That said, it has to be equitable and take into account how to make this work so that all levels of our society benefit. Or at the very least, not hurt.
We can lick this problem and change the world. And we can do it in time to avoid the worst consequences of a changing climate. But we must have the right rules, regulations and incentives in place to make it happen. It’s beginning to look like this is going to happen…and sooner rather than too late. It better. We’re running out of time.
73 Nations, 1,000 Corporations Back Carbon Pricing
Jean Chemnick, E&E reporter
Published: Monday, September 22, 2014
Countries representing more than half the world’s gross domestic product have pledged support for a price on carbon emissions, the World Bank announced today ahead of the U.N. Climate Summit in New York City.
Eleven regional governments and 1,000 corporations also signed on to the pledge, including many that already have carbon taxes or internal carbon pricing in place, the bank said.
Signatories include China, Russia and the European Union, as well as a host of developing nations, which in total represent 52 percent of the world’s GDP. The United States didn’t sign the statement, but seven states — California, Maryland, Massachusetts, Oregon, Rhode Island, Vermont and Washington — did.
In a call with reporters, World Bank Group President Jim Yong Kim said the bank would partner with the We Mean Business Coalition on a “carbon pricing leadership coalition” to support efforts around the world to enact carbon taxes and cap-and-trade systems.
Kim called the announcement a “sea change” in global attitudes toward curbing greenhouse gas emissions.

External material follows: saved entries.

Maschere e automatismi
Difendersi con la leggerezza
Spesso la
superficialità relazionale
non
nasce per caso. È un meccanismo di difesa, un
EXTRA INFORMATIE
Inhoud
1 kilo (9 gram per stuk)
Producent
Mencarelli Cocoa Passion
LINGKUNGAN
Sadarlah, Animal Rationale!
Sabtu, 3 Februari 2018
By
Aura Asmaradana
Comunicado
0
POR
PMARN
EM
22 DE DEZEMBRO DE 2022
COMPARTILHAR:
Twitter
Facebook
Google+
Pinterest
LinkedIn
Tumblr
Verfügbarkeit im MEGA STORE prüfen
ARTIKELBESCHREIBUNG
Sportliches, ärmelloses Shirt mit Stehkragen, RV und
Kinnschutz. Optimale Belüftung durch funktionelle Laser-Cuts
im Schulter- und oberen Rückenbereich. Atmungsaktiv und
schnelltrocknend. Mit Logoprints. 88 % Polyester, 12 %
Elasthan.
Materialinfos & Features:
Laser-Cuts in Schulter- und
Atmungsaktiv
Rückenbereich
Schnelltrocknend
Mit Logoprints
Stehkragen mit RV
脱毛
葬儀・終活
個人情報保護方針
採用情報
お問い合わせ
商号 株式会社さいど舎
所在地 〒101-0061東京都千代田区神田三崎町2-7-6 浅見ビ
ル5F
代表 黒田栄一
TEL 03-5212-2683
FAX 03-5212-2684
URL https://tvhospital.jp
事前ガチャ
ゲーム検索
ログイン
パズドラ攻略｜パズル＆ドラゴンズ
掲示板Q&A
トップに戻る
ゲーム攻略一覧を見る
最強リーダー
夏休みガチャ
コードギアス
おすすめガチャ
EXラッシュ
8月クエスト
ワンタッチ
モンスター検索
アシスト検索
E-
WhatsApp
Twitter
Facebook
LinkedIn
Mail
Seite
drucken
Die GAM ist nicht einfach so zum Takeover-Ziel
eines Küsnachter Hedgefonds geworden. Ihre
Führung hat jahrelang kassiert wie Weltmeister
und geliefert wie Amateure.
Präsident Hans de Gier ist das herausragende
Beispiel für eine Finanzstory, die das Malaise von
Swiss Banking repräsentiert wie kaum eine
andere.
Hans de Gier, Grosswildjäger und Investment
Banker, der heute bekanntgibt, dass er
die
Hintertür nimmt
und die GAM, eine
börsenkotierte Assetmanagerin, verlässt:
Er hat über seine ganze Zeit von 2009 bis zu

“I think this is by far the most definitive and clear signal that we’re moving in the right direction,” he said. “So when we started talking to governments and companies about this, there was a lot of hesitation. Something happened over the last few months that got us to where we are today.”
The announcement comes 15 months before the U.N. talks in Paris that aim to produce an international agreement on emissions reduction and climate financing.
World Bank Vice President Rachel Kyte said the bank was “agnostic” about the structure of the taxes. She noted that companies are seeking “fair treatment and predictable treatment in all the jurisdictions in which they work.”
“What is the tax regime for a world where we want to drive carbon out of the economy?” she asked. “That is the conversation that has started already, and pricing carbon becomes one of the effective first steps as we try to drive carbon out of our economic growth going forward.”
A handful of conservative economists in the United States have begun to call for a carbon tax, with revenue to be offset with tax rollbacks elsewhere. But poverty advocates and others argue that a revenue-neutral policy might not protect poor consumers from energy and food price hikes that would result from a carbon tax.